START Records for processing

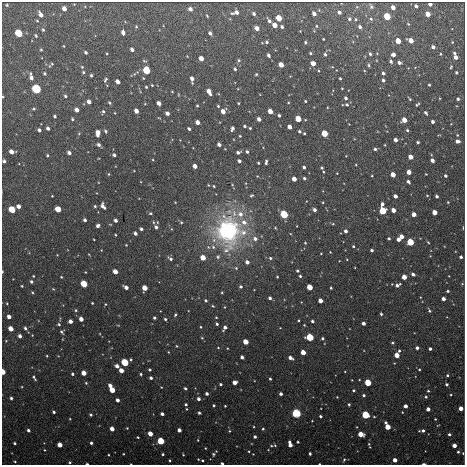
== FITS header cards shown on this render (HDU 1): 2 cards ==
NAXIS1  =                  463 / length of data axis 1
NAXIS2  =                  463 / length of data axis 2

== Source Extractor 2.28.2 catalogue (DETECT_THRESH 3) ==
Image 463 x 463 px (HDU 1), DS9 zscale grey, 1 PNG px = 1 image px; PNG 467 x 467 px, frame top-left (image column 1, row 463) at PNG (2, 2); no overlay
Background 0.181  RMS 0.0019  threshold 0.0057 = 3 sigma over >= 5 px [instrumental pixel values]
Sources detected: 403; all 403 listed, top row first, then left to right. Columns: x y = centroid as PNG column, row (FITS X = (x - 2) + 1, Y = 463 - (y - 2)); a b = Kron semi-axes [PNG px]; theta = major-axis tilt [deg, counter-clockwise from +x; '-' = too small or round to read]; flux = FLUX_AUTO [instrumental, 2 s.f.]
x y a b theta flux
430 4 4 3 - 0.6
7 5 3 3 - 0.13
371 6 7 5 -62 0.31
416 6 4 3 - 0.37
357 7 5 3 - 0.13
393 7 4 3 - 1.1
64 8 4 4 - 0.76
190 9 4 4 - 0.56
237 12 4 4 - 0.56
339 12 4 4 - 0.45
232 13 4 3 - 0.15
41 14 7 4 -59 0.64
254 14 4 3 - 0.32
314 14 4 3 - 0.72
428 14 4 4 - 1.8
207 16 4 2 - 0.11
387 16 4 4 - 9.4
279 18 4 4 - 3.9
349 19 6 5 - 0.32
356 19 5 4 - 0.17
371 19 5 4 - 0.21
37 21 4 3 - 0.12
269 21 5 3 - 0.41
408 24 3 3 - 0.12
275 25 4 4 - 1.6
316 26 4 4 - 0.15
136 27 4 4 - 0.15
282 27 3 3 - 0.3
360 27 4 4 - 0.39
257 28 4 4 - 0.96
43 30 4 3 - 0.16
300 31 2 2 - 0.07
123 32 5 3 - 0.65
19 33 5 4 - 7.6
210 33 4 3 - 0.39
36 36 4 3 - 0.15
323 39 3 2 - 0.12
411 40 4 4 - 1.7
398 41 4 4 - 3
267 42 4 3 - 0.22
305 42 3 3 - 0.17
452 42 4 4 - 0.1
262 43 3 2 - 0.079
64 46 3 2 - 0.091
433 47 4 3 - 0.51
132 49 4 3 - 0.46
41 50 3 3 - 0.12
86 52 4 3 - 0.24
310 53 3 3 - 0.16
454 53 4 3 - 0.19
325 54 4 3 - 0.28
370 54 4 3 - 0.26
440 54 3 3 - 0.12
268 55 4 3 - 0.35
393 55 4 4 - 0.73
456 57 4 3 - 0.95
201 58 4 4 - 1.2
239 60 5 4 - 0.2
391 61 5 4 - 0.25
399 62 4 3 - 0.54
313 63 4 4 - 1.4
51 64 10 4 41 0.22
281 65 4 3 - 2
369 65 5 4 - 0.17
82 67 4 3 - 0.12
451 67 4 3 - 0.13
235 69 3 3 - 0.23
146 70 5 4 - 7.8
83 72 4 4 - 0.19
456 72 3 3 - 0.2
44 73 4 3 - 0.17
383 73 4 3 - 0.33
256 74 3 2 - 0.13
91 75 3 3 - 0.19
31 77 8 4 -77 0.57
340 78 3 3 - 0.17
192 79 6 3 -85 0.7
105 80 5 3 - 0.2
383 80 3 3 - 0.31
118 82 4 4 - 0.81
152 85 3 2 - 0.11
429 85 3 3 - 0.16
146 87 3 3 - 0.16
36 89 6 5 - 10
238 89 3 2 - 0.083
342 89 3 2 - 0.1
209 91 6 3 -61 1.3
172 92 4 2 - 0.091
65 96 4 3 - 0.21
3 97 3 2 - 0.097
346 98 3 3 - 0.35
410 99 4 2 - 0.13
458 99 3 3 - 0.26
305 101 3 3 - 0.14
89 102 4 3 - 0.69
109 103 4 3 - 0.16
159 103 4 3 - 0.78
238 103 3 2 - 0.12
288 103 3 2 - 0.093
145 104 4 3 - 0.085
347 104 3 3 - 0.15
417 105 5 3 - 0.2
197 106 3 3 - 0.15
218 106 3 3 - 0.16
34 109 5 4 - 0.15
77 110 4 4 - 0.73
103 111 5 4 - 0.19
136 111 4 3 - 1
223 111 4 4 - 1.2
270 111 4 4 - 1.9
115 113 4 2 - 0.078
167 113 4 3 - 0.6
426 113 4 3 - 0.23
279 115 3 3 - 0.27
55 116 3 3 - 0.23
159 118 4 2 - 0.085
72 119 3 3 - 0.15
259 119 4 3 - 0.77
298 119 4 4 - 4.3
404 120 4 4 - 2.2
198 122 4 4 - 0.9
433 122 3 3 - 0.44
245 126 3 3 - 0.21
289 127 4 3 - 1.2
48 128 4 3 - 0.35
232 128 4 3 - 0.45
250 128 3 3 - 0.14
189 129 3 3 - 0.24
39 130 4 3 - 0.32
407 130 4 3 - 0.2
106 131 4 3 - 0.19
299 131 3 3 - 0.19
79 133 5 3 - 0.11
98 133 6 4 88 1.2
304 133 3 2 - 0.15
324 133 4 4 - 6.7
457 135 4 3 - 0.11
240 136 3 2 - 0.12
395 140 4 3 - 0.77
457 141 4 3 - 0.63
418 142 3 3 - 0.22
219 144 4 3 - 0.51
98 145 4 3 - 0.4
385 145 3 2 - 0.082
375 149 4 3 - 0.28
12 152 5 4 - 0.88
238 152 4 3 - 0.33
247 152 3 3 - 0.27
69 153 4 3 - 0.51
47 155 3 3 - 0.14
114 155 4 3 - 0.33
411 157 4 4 - 1.4
432 160 4 3 - 0.65
4 161 4 3 - 0.3
239 161 4 3 - 0.42
266 162 5 3 - 0.3
258 163 3 2 - 0.15
356 165 3 2 - 0.091
195 166 4 3 - 1
304 167 3 3 - 0.32
322 168 5 4 - 0.25
409 172 4 3 - 1.2
337 173 3 2 - 0.079
109 174 4 3 - 0.13
426 174 3 2 - 0.082
393 175 4 3 - 2.1
372 176 3 2 - 0.096
445 176 3 3 - 0.31
304 178 3 3 - 0.27
294 179 4 3 - 1.4
408 182 4 3 - 0.31
208 185 3 2 - 0.084
214 186 3 2 - 0.13
251 195 4 3 - 0.17
52 196 2 2 - 0.092
395 196 4 3 - 0.81
427 196 4 3 - 0.12
437 196 3 3 - 0.37
175 202 3 2 - 0.072
323 202 3 2 - 0.096
448 202 3 3 - 0.11
382 204 4 3 - 0.49
18 206 4 3 - 0.71
95 206 4 3 - 0.17
103 206 6 4 -60 0.63
12 209 4 4 - 4.8
58 209 4 4 - 3.1
315 210 3 3 - 0.49
393 210 4 3 - 1.3
383 211 5 5 - 4.6
434 212 4 4 - 2
150 213 4 3 - 0.14
240 214 8 8 - 1.1
284 214 6 5 - 5.2
414 214 4 4 - 1.1
85 220 3 3 - 0.34
115 220 4 3 - 0.45
153 222 4 3 - 0.11
157 222 4 2 - 0.092
181 222 4 4 - 0.16
244 222 8 7 - 1
333 224 4 3 - 0.12
98 226 4 3 - 0.41
156 227 4 3 - 0.36
141 229 4 3 - 0.32
227 230 28 24 -86 21
346 231 3 3 - 0.54
243 232 12 10 27 1.5
135 233 4 3 - 0.45
115 235 3 2 - 0.12
402 236 4 3 - 1.4
389 238 3 3 - 0.21
255 239 6 5 - 0.59
398 239 4 3 - 0.75
94 240 2 2 - 0.085
410 242 5 4 - 5
428 242 4 3 - 0.11
305 243 3 2 - 0.13
126 245 2 2 - 0.097
353 246 3 3 - 0.18
213 247 7 6 - 0.49
372 250 3 3 - 0.28
330 252 2 2 - 0.07
321 253 2 2 - 0.096
57 255 2 2 - 0.075
89 255 3 2 - 0.087
218 257 6 5 - 0.27
461 257 3 3 - 0.31
203 258 4 4 - 3.3
270 258 4 4 - 0.21
170 259 6 4 -34 0.34
247 262 4 3 - 0.62
236 268 5 5 - 0.21
297 271 3 3 - 0.25
2 272 4 2 - 0.15
115 272 4 4 - 1.4
413 274 4 3 - 0.49
33 276 3 2 - 0.12
300 276 3 3 - 0.2
61 277 3 2 - 0.12
277 277 3 2 - 0.13
404 277 4 3 - 2.2
31 282 3 3 - 0.29
84 284 5 4 - 3.9
392 284 2 2 - 0.067
462 284 4 3 - 0.091
397 285 5 3 - 0.51
22 286 3 3 - 0.12
126 287 5 3 - 0.71
241 287 4 3 - 0.29
310 287 4 4 - 4.2
145 288 4 4 - 2.2
331 288 3 3 - 0.16
448 291 3 3 - 0.2
32 292 4 3 - 0.11
222 292 3 2 - 0.12
270 298 3 3 - 0.37
443 299 3 3 - 0.78
206 300 3 3 - 0.22
320 301 4 4 - 1.4
7 303 3 3 - 0.092
92 303 3 3 - 0.13
105 304 4 3 - 0.1
213 306 4 3 - 0.12
225 307 4 2 - 0.089
76 310 4 3 - 0.13
429 311 5 4 - 0.2
381 314 4 3 - 0.17
175 315 4 3 - 0.16
9 317 4 3 - 0.8
216 317 3 2 - 0.11
154 318 3 3 - 0.26
81 319 4 3 - 0.95
165 319 3 3 - 0.21
298 320 3 2 - 0.12
70 321 4 3 - 0.75
312 321 3 3 - 0.25
363 323 3 3 - 0.54
59 324 4 3 - 0.19
217 324 3 3 - 0.25
304 325 3 3 - 0.1
201 327 3 2 - 0.11
25 328 4 4 - 0.3
225 328 5 3 - 0.58
11 329 4 4 - 1.6
62 332 4 4 - 0.23
20 336 4 3 - 0.51
309 337 5 5 - 4.4
202 338 4 3 - 0.12
322 338 3 3 - 0.25
246 342 4 4 - 2.9
392 343 4 3 - 0.16
177 346 4 3 - 0.11
218 348 4 2 - 0.096
227 348 3 2 - 0.087
417 348 3 3 - 0.41
430 349 3 3 - 0.37
399 351 4 3 - 0.18
168 352 3 2 - 0.081
303 352 4 4 - 2.4
397 355 4 4 - 2.2
47 356 3 3 - 0.12
242 357 4 3 - 0.48
290 358 5 3 - 0.75
124 362 5 5 - 4.3
117 366 4 3 - 0.71
419 369 3 3 - 0.11
121 370 4 4 - 1.3
149 370 3 3 - 0.18
3 372 4 3 - 2.2
84 373 4 4 - 1.7
72 374 3 3 - 0.23
141 374 3 3 - 0.17
447 375 3 3 - 0.18
34 378 6 3 -59 0.23
151 378 3 3 - 0.34
270 379 3 3 - 0.19
352 380 2 2 - 0.071
234 382 4 4 - 1.1
86 383 4 4 - 0.14
368 383 4 4 - 7.3
221 384 3 3 - 0.22
447 384 3 3 - 0.26
110 386 4 3 - 0.74
161 387 3 2 - 0.076
185 388 3 3 - 0.23
112 390 4 4 - 3.1
353 390 3 3 - 0.2
428 391 3 3 - 0.14
207 394 3 3 - 0.42
281 394 3 3 - 0.48
364 395 3 3 - 0.25
426 397 4 3 - 0.19
11 398 3 3 - 0.25
199 399 3 3 - 0.49
117 400 4 3 - 0.61
186 404 3 3 - 0.22
349 404 3 3 - 0.19
214 405 3 3 - 0.19
225 406 3 3 - 0.13
405 406 4 3 - 0.88
461 408 4 4 - 1.7
186 409 3 2 - 0.099
428 409 3 3 - 0.79
54 412 3 3 - 0.26
199 413 3 3 - 0.25
296 413 6 5 - 3.8
162 414 3 3 - 0.5
91 415 3 3 - 0.21
365 415 5 5 - 3.7
320 416 3 3 - 0.22
374 417 3 3 - 0.11
70 419 3 2 - 0.1
435 419 3 2 - 0.11
438 425 5 3 - 0.094
357 427 3 2 - 0.078
387 427 5 4 - 3.6
127 428 4 3 - 0.1
112 429 4 3 - 1.3
263 429 4 3 - 0.18
28 430 3 3 - 0.36
179 430 4 3 - 0.66
229 431 4 4 - 0.15
422 431 6 3 3 0.39
150 434 4 4 - 1.6
361 434 4 4 - 3.3
449 434 3 3 - 0.28
138 437 3 2 - 0.13
255 437 3 3 - 0.35
198 440 3 2 - 0.099
161 441 5 4 - 5
298 442 3 3 - 0.16
15 443 3 3 - 0.2
91 443 3 3 - 0.3
290 444 6 3 -75 1.2
60 445 4 4 - 1.6
369 445 6 2 -73 0.17
454 445 4 3 - 1.2
271 446 7 5 1 0.26
205 448 3 2 - 0.089
44 450 4 3 - 0.097
249 451 3 2 - 0.1
458 452 4 3 - 0.21
310 453 3 3 - 0.24
463 453 4 4 - 0.13
123 454 2 2 - 0.099
163 454 3 3 - 0.19
213 454 6 5 - 0.25
253 454 2 2 - 0.072
108 455 2 2 - 0.1
183 455 3 2 - 0.097
198 459 3 2 - 0.088
170 460 3 2 - 0.13
202 460 3 3 - 0.15
344 460 6 4 66 0.19
395 460 4 3 - 1.2
15 462 4 3 - 0.13
70 462 3 3 - 0.14
222 463 3 3 - 0.18
87 464 3 2 - 0.19
131 464 2 2 - 0.075
319 464 2 2 - 0.086
424 464 3 2 - 0.24
At the frame edge (FLAGS 8, measured only in part): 11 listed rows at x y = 430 4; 3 97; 4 161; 2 272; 3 372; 463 453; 222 463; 87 464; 131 464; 319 464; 424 464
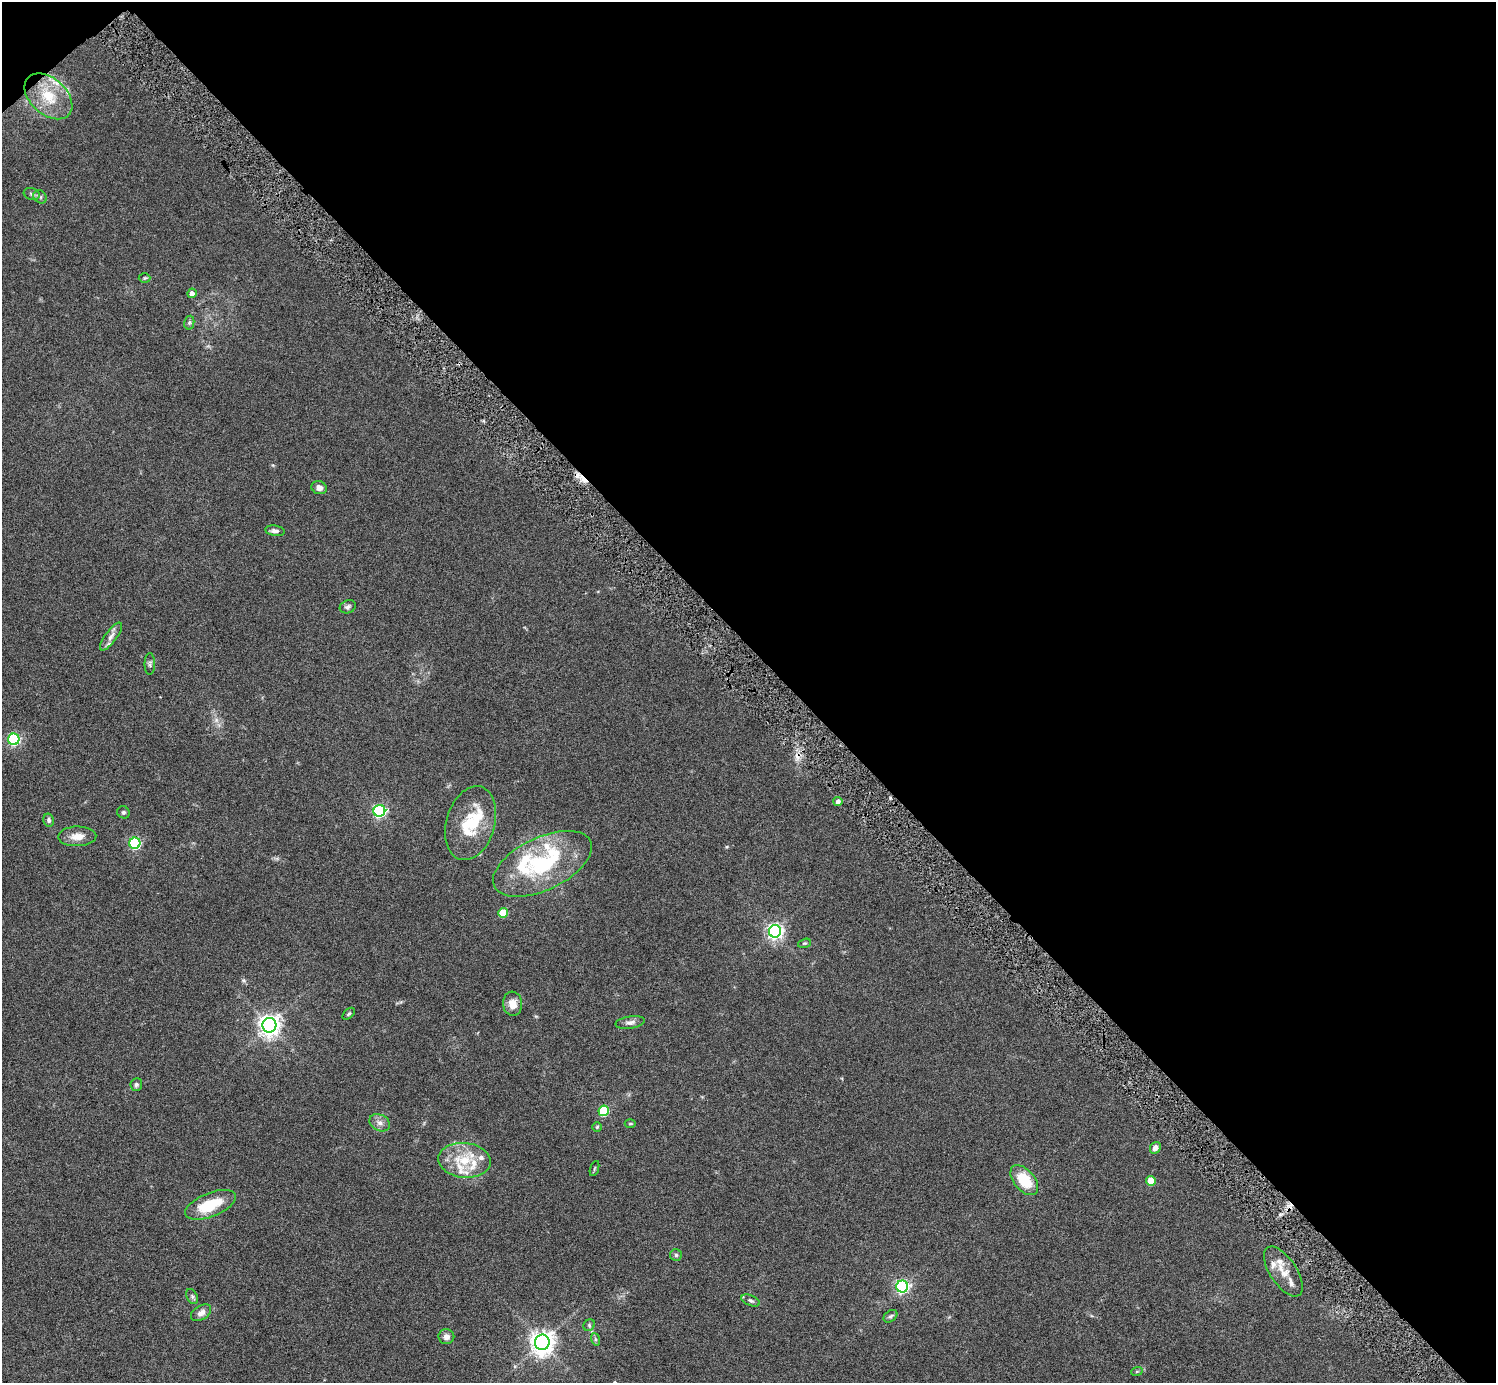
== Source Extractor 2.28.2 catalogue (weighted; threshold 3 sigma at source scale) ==
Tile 3 of 4 x 4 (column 3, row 1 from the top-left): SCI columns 3029-4522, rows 4474-5854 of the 6023 x 6019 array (HDU 1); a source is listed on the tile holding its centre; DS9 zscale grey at full resolution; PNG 1498 x 1385 px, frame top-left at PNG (2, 2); each listed source drawn as its Kron ellipse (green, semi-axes under 4 px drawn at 4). Shown black and unused: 47% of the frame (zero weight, under 5 of 9 exposures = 3% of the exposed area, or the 3 px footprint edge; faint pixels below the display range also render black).
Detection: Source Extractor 2.28.2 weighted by HDU 2 'WHT'; one run over the whole footprint, this tile lists its part. Background 0.0498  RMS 0.0042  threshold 0.0172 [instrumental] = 3 sigma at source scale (4.09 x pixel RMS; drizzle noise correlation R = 1.36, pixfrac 0.8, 0.05/0.05 arcsec/px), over >= 5 px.
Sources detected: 66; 1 inside a brighter object's white glare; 2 cosmic-ray / hot-pixel residue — neither listed nor drawn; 13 inside a brighter listed object's ellipse — not listed separately; the other 50 listed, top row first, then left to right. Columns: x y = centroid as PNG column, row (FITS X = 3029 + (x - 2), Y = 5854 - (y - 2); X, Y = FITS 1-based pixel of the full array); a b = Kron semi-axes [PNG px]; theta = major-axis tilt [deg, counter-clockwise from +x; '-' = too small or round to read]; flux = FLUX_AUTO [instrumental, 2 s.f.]
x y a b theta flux
48 96 28 18 -42 12
32 194 8 6 -18 1
40 197 7 6 - 0.94
145 278 6 5 - 0.48
192 293 5 4 - 1.7
189 323 7 5 78 0.73
319 488 8 6 -19 2
275 531 10 5 -9 1.3
348 607 8 6 22 1
111 636 17 6 54 2.2
150 664 11 5 90 0.9
14 739 6 5 - 49
838 801 4 4 - 1.6
379 811 6 5 - 64
123 812 6 6 - 0.79
49 820 6 5 - 0.93
471 823 38 24 74 15
77 836 19 10 2 4.1
135 843 5 5 - 42
542 864 53 26 25 36
503 913 5 5 - 11
775 931 6 6 - 130
804 943 7 4 18 0.51
513 1004 12 9 -83 3.7
349 1014 7 4 44 0.61
630 1022 15 6 9 1.7
269 1025 7 7 - 260
136 1085 6 5 - 0.92
604 1111 5 5 - 23
380 1123 11 8 -26 2
630 1124 5 3 - 0.39
597 1127 5 4 - 0.48
1155 1148 6 5 - 1.8
464 1160 26 17 -6 12
594 1169 8 3 71 0.45
1024 1180 17 10 -50 13
1151 1181 5 4 - 8.9
210 1205 27 12 22 14
676 1255 6 6 - 0.75
1283 1271 29 13 -56 5.8
902 1286 6 6 - 79
192 1296 8 5 -63 0.85
751 1301 10 5 -23 0.95
201 1313 11 7 32 2
890 1316 7 5 38 0.83
589 1325 6 5 - 0.63
446 1337 8 7 - 1.9
595 1339 6 4 -71 0.63
542 1342 7 7 - 330
1137 1371 6 3 19 0.45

END Records for processing

» **Requirements**
Pull out every line in the entries above that contains the string "Extractor".

» **Exercise output**
== Source Extractor 2.28.2 catalogue (DETECT_THRESH 3) ==
== Source Extractor 2.28.2 catalogue (weighted; threshold 3 sigma at source scale) ==
Detection: Source Extractor 2.28.2 weighted by HDU 2 'WHT'; one run over the whole footprint, this tile lists its part. Background 0.0498  RMS 0.0042  threshold 0.0172 [instrumental] = 3 sigma at source scale (4.09 x pixel RMS; drizzle noise correlation R = 1.36, pixfrac 0.8, 0.05/0.05 arcsec/px), over >= 5 px.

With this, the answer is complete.